In one study, researchers asked volunteers to be artificially inoculated with a benign virus to test how fast it would spread. They found that “infected” co-workers spread the virus to 50% of workplace surfaces within 4 hours of arriving at work; thanks to shared contact with those surfaces, half of their co-workers also tested positive for the viruses.
To keep germs in check and avoid illness, clean your workspace. Wipe down your desktop, monitor, keyboard, computer mouse, and phone at least once a day — but skip soap and water and opt for something stronger.
“Bacteria and viruses survive really well on surfaces,” Reynolds says. “Soap and water aren’t enough to kill them; you need to use a product with a disinfectant.”
Other top spots for germs include doorknobs, elevator buttons, vending machine buttons, coffeepots, microwaves, and refrigerators in the break room. It’s not practical to wipe down every surface you touch, but washing your hands and using hand sanitizer can help kill the bacteria you pick up during your workday.

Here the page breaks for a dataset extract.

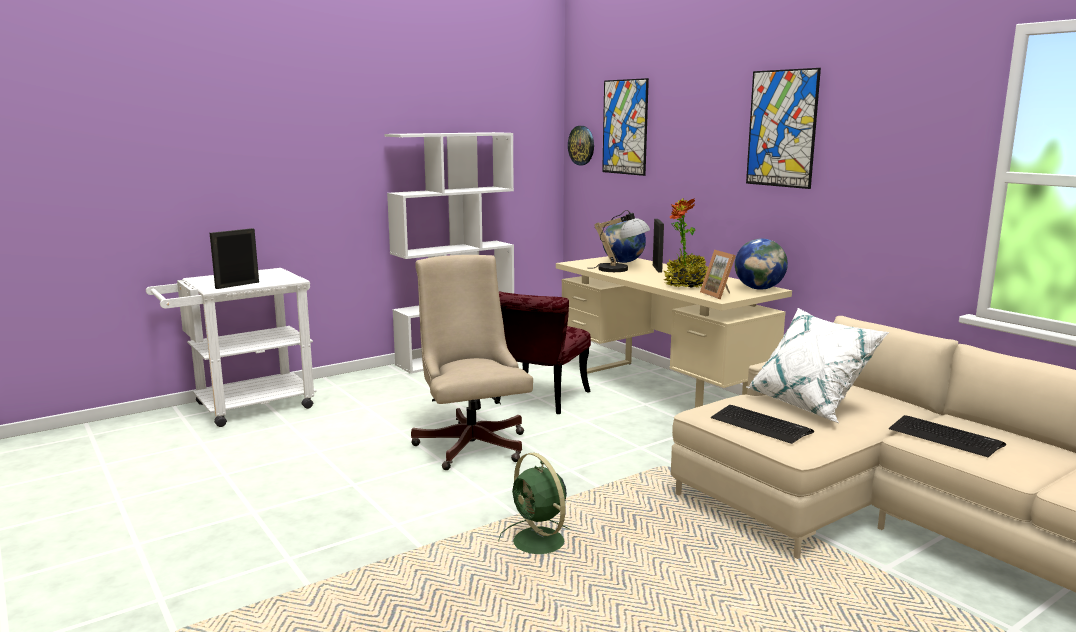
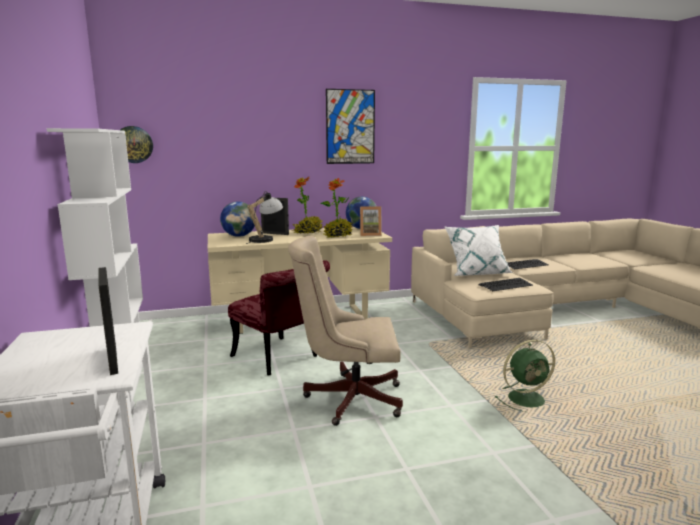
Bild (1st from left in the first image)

Research published in Archives of Environmental & Occupational Health found that handwashing killed bacteria, reducing the risk of infection with two common viruses up to 77%.
Reynolds advises washing your hands after you go to the bathroom and before you eat: “When it comes to avoiding germs, including the germs you encounter at work, the best public health intervention is still handwashing.”